(DaveAlan/E+/Getty Images) NATURE Salmon Respond to Earth's Magnetic Field, And We Might Finally Know How CARLY CASSELLA 11 MAY 2020
The ability to detect our planet's magnetic field and use it as a map while migrating, homing or hunting could well be one of the most remarkable feats of evolution, and it's also one of the most mysterious.
While this powerful sense is well established in many animal species, including birds, bats, rodents and fish, we still don't actually know how these creatures pull it off.
New insights into Chinook salmon (Oncorhynchus tshawytscha) have now reinforced the hypothesis that the juvenile fish of this species use microscopic magnetoreceptors embedded in their tissue to navigate via Earth's magnetic field.
At least, they seem to do so when they're in the ocean. Once they hit the freshwater stream, researchers at Oregon State University (OSU) think they might switch over to a different chemical-based system.
"To our knowledge, these results are the first to demonstrate that a magnetic pulse affects orientation behaviour in fish," the authors claim.
When it's time to spawn, Chinook salmon are famous for being able to find their way back to the exact stream where they were hatched, and there are currently two reigning theories as to why that is.
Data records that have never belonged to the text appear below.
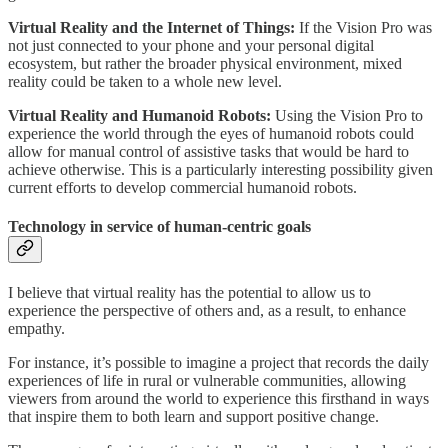
Virtual Reality and the Internet of Things:
If the Vision Pro was
not just connected to your phone and your personal digital
ecosystem, but rather the broader physical environment, mixed
reality could be taken to a whole new level.
Virtual Reality and Humanoid Robots:
Using the Vision Pro to
experience the world through the eyes of humanoid robots could
allow for manual control of assistive tasks that would be hard to
achieve otherwise. This is a particularly interesting possibility given
current efforts to develop commercial humanoid robots.
Technology in service of human-centric goals
I believe that virtual reality has the potential to allow us to
experience the perspective of others and, as a result, to enhance
empathy.
For instance, it’s possible to imagine a project that records the daily
experiences of life in rural or vulnerable communities, allowing
viewers from around the world to experience this firsthand in ways
that inspire them to both learn and support positive change.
It could be that these fish sense Earth's magnetic field through chemical reactions induced by magnetism, or it could be that they sense it through the presence of a magnetoreceptor in the animal itself. It may also be a mixture of both.
The problem is, primary magnetoreceptors are notoriously difficult to find. They're really small, can be sparse and located nearly anywhere within the body of an animal, so gathering definitive evidence on them is extremely challenging.
All we can really do right now is 'pulse' the animals with a magnetic field and see if they respond.
In the OSU study, researchers looked at what happens to juvenile salmons subject to magnetic pulses compared to those who were subject to none.
Two different environments were used, one which mimicked a local magnetic field and another that mimicked a distant ocean location in the Chinook salmon range.
In the former local scenario, the authors found pulsed and un-pulsed fish behaved almost identically. But in the larger, global scenario, pulsed fish did not show random orientation like the others. Instead, their heads pointed in a similar direction to one another.
"Interestingly, salmon are known to possess both a magnetic 'compass' that enables them to use Earth's magnetic field as a directional cue and a magnetic 'map' that allows them, in effect, to assess their position within an ocean basin," the study authors explain.
"In principle, the mechanism underlying the compass, the map, or both might have been affected by the magnetic pulse."
In this case, the authors think this underlying compass has something to do with crystals of magnetite, which have been implicated in the same group of fish in the past.
"Our findings are consistent with the hypothesis that magnetoreceptors are based on magnetite crystals," says OSU fisheries and wildlife biologist David Noakes, although he still admits more research will be needed to verify this hypothesis and reveal its true mechanisms.
"We're trying to figure out the life cycle of the salmon from the points of highest information – when they go from fresh water to salt water and when they turn around and come back."
If the results are right, Chinook salmon now belong on a growing list of taxa affected by magnetic pulses; but what does that actually tell us? Despite growing evidence, primary magnetoreceptors have not been unambiguously identified in any animal as of yet.
While magnetic pulses have previously been demonstrated to affect orientation behaviour in a variety of terrestrial and aquatic animals, including rodents, bats, birds, sea turtles, and lobsters, the results are mixed and unclear.
As such, the authors argue their findings among Chinook salmon are consistent with the magnetite hypothesis.
"In the big picture, these salmon know where they are, where they're supposed to be, how to get there and how to make corrections if needed," says Noakes.
"While they're in freshwater, they're imprinting upon the chemical nature of the water. When they hit salt water, they switch over to geomagnetic cues and lock in that latitude and longitude, knowing they need to come back to those coordinates."
The study was published in The Journal of Experimental Biology.